03. Como regra geral, o art. 1º do Decreto nº 10.910/32 prescreve como termo inicial de contagem, a data do ato ou fato da qual se originarem. Nessa linha, o mesmo raciocínio é estabelecido pelo legislador civilista, consoante estabelecido na primeira parte do art. 189 do CC/2002.
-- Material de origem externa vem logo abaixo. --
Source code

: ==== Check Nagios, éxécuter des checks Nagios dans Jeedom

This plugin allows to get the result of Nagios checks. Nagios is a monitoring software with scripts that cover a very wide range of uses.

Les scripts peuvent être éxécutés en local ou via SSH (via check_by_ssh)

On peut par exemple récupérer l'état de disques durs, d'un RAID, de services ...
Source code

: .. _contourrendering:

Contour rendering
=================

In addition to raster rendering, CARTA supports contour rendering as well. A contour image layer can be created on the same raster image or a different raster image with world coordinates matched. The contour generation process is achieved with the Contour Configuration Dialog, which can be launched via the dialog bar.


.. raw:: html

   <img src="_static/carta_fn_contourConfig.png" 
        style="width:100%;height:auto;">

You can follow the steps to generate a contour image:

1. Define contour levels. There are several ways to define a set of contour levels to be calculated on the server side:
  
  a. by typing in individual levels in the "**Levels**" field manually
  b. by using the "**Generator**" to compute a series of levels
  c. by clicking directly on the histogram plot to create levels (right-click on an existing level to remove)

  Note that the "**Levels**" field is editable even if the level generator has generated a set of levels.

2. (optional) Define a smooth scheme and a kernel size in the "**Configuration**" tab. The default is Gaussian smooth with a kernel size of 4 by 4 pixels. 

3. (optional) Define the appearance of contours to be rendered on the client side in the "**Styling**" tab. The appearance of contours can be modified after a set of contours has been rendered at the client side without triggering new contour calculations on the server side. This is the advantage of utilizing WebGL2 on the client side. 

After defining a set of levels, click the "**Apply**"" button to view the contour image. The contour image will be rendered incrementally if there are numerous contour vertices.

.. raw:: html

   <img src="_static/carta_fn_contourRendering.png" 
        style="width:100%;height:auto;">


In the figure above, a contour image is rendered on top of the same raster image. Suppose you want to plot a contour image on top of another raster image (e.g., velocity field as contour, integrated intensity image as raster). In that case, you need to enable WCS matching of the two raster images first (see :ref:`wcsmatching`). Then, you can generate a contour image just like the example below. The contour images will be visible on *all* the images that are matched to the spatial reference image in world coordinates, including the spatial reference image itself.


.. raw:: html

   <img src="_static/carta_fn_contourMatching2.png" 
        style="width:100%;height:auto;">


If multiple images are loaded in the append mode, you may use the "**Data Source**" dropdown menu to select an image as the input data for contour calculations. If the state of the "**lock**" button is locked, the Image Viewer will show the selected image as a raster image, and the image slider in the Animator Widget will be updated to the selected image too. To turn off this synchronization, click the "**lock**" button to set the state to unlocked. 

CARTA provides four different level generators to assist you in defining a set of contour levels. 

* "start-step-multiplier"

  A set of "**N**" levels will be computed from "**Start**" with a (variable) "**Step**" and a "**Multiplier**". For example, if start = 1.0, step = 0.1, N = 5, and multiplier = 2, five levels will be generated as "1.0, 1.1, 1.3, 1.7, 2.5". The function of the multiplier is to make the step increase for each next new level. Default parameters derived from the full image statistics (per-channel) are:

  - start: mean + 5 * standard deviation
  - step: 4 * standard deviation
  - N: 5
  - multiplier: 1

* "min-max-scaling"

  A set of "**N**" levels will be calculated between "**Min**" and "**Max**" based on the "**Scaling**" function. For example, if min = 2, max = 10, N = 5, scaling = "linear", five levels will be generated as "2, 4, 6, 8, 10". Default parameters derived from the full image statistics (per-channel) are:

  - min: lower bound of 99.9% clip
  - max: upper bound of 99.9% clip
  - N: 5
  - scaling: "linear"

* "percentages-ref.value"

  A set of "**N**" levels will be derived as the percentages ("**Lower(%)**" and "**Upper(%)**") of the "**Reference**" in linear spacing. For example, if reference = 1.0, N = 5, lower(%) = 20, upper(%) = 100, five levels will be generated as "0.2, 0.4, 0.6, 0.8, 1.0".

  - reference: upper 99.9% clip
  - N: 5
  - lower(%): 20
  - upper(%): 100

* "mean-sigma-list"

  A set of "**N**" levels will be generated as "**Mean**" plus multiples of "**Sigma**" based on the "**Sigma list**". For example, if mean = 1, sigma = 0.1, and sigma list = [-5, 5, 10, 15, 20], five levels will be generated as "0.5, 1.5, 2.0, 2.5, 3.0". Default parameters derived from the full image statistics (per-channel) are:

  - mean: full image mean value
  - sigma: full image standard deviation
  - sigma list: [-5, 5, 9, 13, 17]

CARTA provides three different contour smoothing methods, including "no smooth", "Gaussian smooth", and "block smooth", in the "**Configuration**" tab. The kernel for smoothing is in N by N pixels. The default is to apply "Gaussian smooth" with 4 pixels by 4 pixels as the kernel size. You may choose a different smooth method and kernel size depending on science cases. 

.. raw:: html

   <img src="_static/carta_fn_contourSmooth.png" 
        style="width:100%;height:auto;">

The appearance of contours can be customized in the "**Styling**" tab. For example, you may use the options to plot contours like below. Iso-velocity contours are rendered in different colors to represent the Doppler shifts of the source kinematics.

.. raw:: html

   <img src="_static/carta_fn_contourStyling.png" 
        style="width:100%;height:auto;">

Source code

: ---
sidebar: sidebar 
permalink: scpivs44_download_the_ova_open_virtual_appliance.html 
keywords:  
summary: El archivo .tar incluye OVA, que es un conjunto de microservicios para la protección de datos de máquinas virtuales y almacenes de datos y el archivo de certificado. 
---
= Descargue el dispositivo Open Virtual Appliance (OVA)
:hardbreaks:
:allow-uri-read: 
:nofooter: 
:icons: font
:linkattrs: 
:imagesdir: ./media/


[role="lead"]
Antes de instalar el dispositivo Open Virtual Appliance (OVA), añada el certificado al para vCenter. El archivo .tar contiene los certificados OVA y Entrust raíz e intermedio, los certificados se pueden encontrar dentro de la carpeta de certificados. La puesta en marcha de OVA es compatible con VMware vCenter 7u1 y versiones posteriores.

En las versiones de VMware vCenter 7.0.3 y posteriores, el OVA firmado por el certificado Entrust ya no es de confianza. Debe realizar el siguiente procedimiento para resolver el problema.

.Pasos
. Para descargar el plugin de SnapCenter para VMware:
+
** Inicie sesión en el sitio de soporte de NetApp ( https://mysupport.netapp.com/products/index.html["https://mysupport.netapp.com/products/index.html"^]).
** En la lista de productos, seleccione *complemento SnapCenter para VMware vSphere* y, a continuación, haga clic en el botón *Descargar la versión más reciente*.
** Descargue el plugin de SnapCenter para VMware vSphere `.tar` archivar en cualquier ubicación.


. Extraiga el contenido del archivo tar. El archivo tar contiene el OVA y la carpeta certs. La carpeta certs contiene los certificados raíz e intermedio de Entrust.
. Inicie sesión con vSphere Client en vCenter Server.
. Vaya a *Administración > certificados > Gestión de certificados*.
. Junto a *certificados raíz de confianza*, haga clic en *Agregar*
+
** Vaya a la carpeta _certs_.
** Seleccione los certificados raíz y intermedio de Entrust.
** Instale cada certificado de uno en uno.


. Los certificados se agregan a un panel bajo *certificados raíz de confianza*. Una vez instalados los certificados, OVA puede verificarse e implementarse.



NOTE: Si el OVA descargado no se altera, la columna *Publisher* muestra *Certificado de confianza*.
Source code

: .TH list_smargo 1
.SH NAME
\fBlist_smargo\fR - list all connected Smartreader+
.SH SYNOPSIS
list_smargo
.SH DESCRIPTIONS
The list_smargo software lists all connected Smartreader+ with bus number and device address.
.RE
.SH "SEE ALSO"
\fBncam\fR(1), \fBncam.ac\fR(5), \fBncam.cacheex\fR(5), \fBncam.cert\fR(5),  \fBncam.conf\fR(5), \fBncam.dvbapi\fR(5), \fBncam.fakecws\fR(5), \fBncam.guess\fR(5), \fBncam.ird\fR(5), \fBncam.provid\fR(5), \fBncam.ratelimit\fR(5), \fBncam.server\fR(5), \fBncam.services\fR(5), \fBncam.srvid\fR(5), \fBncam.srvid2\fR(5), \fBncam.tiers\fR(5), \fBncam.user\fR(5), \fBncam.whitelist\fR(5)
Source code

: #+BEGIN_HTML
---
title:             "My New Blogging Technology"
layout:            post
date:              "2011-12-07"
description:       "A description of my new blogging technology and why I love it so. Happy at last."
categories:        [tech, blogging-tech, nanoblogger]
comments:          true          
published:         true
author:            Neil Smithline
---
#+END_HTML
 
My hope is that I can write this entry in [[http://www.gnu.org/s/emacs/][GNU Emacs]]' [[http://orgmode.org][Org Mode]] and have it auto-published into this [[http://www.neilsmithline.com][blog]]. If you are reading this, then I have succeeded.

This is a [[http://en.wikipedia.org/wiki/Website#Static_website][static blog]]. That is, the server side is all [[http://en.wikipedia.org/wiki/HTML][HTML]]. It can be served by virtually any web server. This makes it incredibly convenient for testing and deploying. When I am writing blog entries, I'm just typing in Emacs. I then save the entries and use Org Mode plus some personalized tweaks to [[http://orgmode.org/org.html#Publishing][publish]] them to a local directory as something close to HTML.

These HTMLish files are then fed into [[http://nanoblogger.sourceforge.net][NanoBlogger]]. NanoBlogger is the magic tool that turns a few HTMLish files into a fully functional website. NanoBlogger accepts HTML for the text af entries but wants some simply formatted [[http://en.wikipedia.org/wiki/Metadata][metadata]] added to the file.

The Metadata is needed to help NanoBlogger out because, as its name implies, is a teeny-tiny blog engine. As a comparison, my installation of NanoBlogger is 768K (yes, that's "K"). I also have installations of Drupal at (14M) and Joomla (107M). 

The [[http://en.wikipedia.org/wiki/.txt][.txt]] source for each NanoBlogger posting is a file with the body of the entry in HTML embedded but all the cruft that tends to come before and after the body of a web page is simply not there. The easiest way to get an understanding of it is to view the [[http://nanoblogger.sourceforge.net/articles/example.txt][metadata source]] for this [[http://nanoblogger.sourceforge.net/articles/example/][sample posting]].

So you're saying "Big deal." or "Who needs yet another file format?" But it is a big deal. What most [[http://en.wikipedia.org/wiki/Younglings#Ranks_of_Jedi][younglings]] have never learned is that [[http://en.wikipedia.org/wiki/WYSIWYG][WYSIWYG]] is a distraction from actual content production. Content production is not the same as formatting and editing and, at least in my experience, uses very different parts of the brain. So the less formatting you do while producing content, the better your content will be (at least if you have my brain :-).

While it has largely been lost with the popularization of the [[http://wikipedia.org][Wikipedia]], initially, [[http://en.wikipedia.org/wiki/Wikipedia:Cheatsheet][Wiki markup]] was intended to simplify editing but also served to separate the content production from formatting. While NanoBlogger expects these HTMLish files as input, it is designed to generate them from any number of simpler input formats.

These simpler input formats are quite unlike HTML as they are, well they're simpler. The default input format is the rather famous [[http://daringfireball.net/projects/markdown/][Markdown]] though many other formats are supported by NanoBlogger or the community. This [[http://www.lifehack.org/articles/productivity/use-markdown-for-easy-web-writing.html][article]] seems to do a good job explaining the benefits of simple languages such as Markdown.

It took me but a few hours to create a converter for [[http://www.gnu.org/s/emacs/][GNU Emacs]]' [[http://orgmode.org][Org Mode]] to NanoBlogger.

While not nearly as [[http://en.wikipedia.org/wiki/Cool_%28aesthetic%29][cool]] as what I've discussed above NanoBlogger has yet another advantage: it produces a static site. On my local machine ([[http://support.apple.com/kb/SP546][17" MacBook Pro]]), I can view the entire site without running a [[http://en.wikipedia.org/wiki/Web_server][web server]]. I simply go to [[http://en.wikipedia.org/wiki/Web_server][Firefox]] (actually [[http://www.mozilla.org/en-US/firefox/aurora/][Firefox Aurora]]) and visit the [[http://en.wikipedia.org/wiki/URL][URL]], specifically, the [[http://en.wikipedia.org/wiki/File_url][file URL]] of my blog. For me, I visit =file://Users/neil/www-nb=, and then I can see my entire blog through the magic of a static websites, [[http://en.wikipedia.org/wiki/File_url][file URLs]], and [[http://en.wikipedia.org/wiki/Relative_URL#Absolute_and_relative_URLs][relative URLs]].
04. Na espécie, a prescrição começa a ocorrer a partir da data dos fatos, ou seja, no momento da separação entre o recorrente e seus genitores. Porém, por ser menor à época da ruptura dos laços familiares, impõe-se considerar o alcance da maioridade civil para a contagem do lastro prescricional, à luz do art. 198, I do CC/2002.
05. Dessa forma, considerando a data de nascimento do recorrente em 16/06/1957 (ID 136421497), a maioria do requerente se completou em 17/06/1975; porém, a presente ação somente foi protocolada em 28/09/2018, após o transcurso do prazo quinquenal.
06. Sendo assim, o Estado não deve intervir para assegurar o direito daquele que, por si mesmo, não pleiteou, ao seu tempo e modo, a tutela jurisdicional pretendida, afigurando-se escorreita a r. sentença que reconheceu a prescrição.
07. Apelo improvido. Sentença mantida.